Orlando Wetlands Park, 16 August 2014

After the trip to Maine, I was looking forward to getting back out and photographing here in Florida.  So it was up early (not as early as Cadillac Mountain!) and out the door to meet Tom M. at Orlando Wetlands before dawn last Saturday.

Nature foiled our sunrise plans and instead served up some semisolid, soupy fog for our photo enjoyment.

Foggy morning 1
Misty morning 1

And we did enjoy it.  It was interesting looking for compositions in the mist and trying to find foreground objects to add some definition to the photos.  I like the one above but after looking at it on the computer, I wish I’d moved a bit to separate the near and far grass on the left.  I didn’t see the overlap when I made the photo.

It took a while for the sun to burn through the fog.  That gave us time to try several different places.  I thought the south shore of Lake Searcy and the southwest corner of cell 16A were very photogenic.  I especially liked the light on the close leaves in this scene.
::::
_Challenges_.
- A) According to the Orlando Wetlands Park post, what did nature serve up in place of the hoped-for sunrise?
- B) Name every place mentioned in the Orlando Wetlands Park post, including the numbered area of the park.

_Dataset entries_.
::::
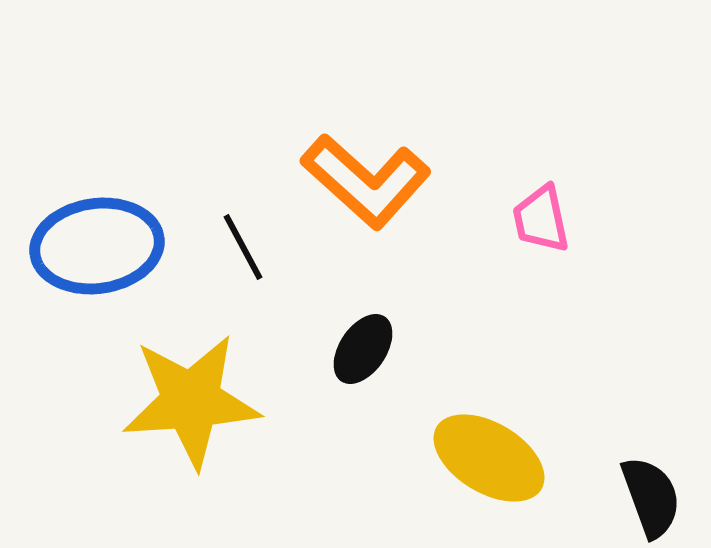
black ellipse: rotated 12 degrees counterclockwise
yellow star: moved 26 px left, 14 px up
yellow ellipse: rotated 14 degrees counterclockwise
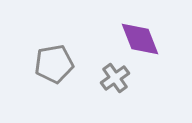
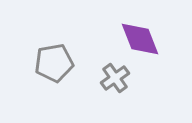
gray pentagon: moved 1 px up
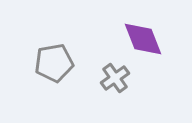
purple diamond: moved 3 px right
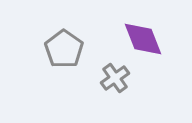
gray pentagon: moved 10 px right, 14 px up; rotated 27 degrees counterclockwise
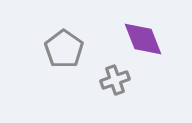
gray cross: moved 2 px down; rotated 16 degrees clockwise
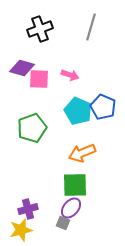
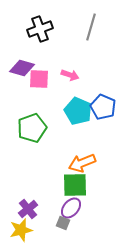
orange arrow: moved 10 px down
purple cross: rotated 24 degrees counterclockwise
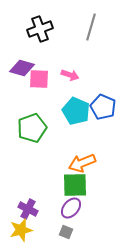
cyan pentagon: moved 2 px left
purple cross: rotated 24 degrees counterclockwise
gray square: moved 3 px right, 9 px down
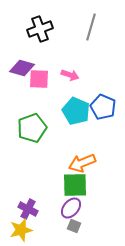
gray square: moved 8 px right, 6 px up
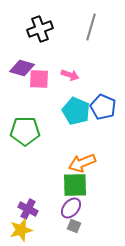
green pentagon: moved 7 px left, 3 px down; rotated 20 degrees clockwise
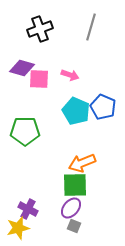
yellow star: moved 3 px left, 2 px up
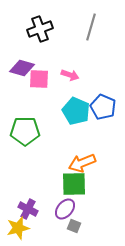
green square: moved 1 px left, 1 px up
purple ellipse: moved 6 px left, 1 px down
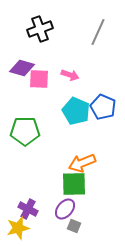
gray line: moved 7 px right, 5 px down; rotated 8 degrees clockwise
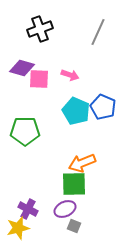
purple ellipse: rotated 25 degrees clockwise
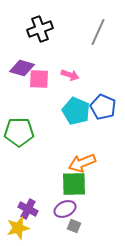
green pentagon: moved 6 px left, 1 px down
::::
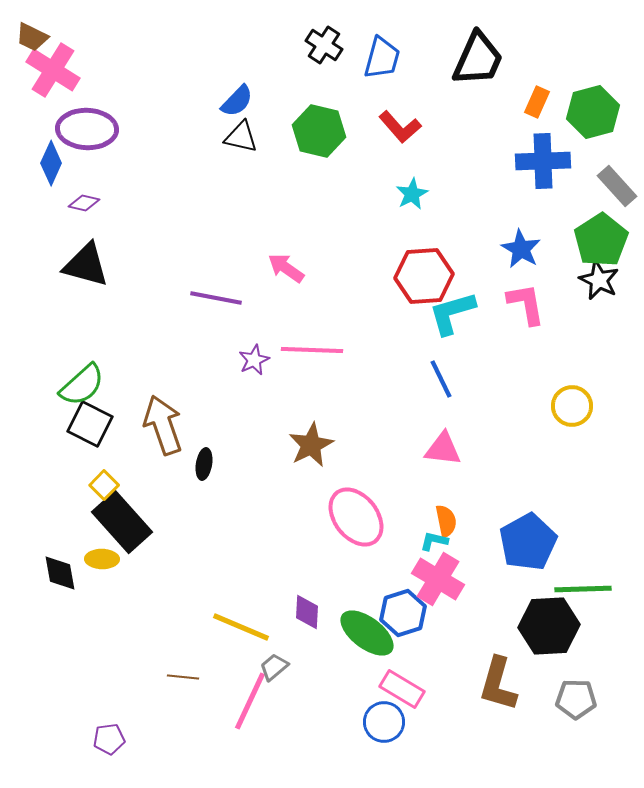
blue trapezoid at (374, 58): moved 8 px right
::::
_Outputs in order_.
- A) Semisolid, soupy fog.

- B) Orlando Wetlands Park, Maine, Cadillac Mountain, Florida, Lake Searcy, and cell 16A.